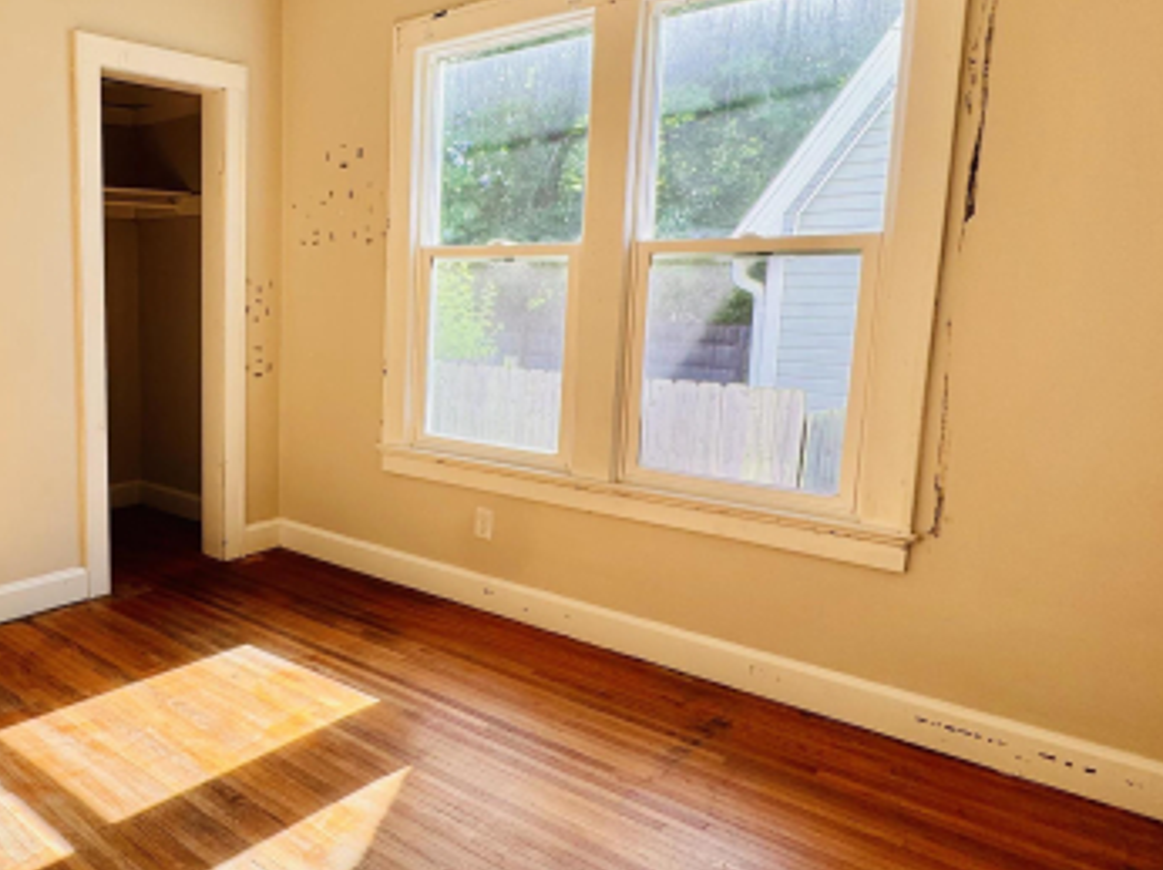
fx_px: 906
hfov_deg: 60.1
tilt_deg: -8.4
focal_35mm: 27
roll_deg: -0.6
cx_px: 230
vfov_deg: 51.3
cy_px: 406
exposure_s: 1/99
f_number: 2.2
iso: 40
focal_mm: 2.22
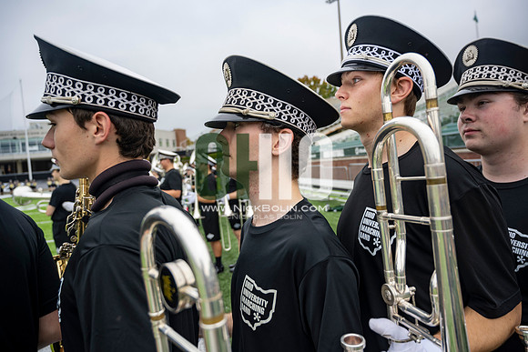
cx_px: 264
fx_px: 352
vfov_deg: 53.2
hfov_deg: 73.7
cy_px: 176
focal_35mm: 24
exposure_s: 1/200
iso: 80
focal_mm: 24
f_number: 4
:::
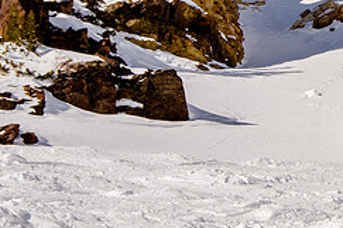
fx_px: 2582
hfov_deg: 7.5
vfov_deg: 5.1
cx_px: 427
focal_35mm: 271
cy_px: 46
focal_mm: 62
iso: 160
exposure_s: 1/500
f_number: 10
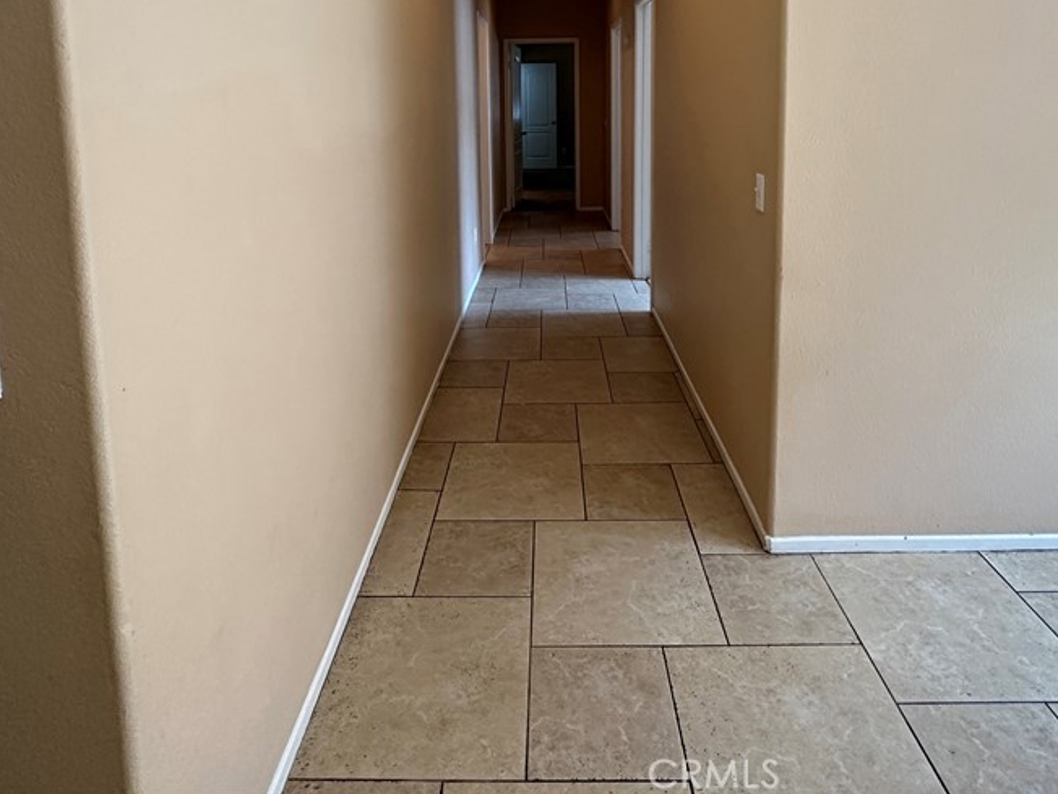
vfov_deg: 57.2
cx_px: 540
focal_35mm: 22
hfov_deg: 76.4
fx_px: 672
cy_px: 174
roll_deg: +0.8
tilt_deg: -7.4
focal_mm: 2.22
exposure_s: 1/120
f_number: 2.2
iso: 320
:::
Your objective:
Starting at the line containing "roll_deg: -0.6" and stopping at the line containing "f_number: 4", output each line exactly as it appears above. Leave out the pictures.

Your solution:
roll_deg: -0.6
cx_px: 230
vfov_deg: 51.3
cy_px: 406
exposure_s: 1/99
f_number: 2.2
iso: 40
focal_mm: 2.22
cx_px: 264
fx_px: 352
vfov_deg: 53.2
hfov_deg: 73.7
cy_px: 176
focal_35mm: 24
exposure_s: 1/200
iso: 80
focal_mm: 24
f_number: 4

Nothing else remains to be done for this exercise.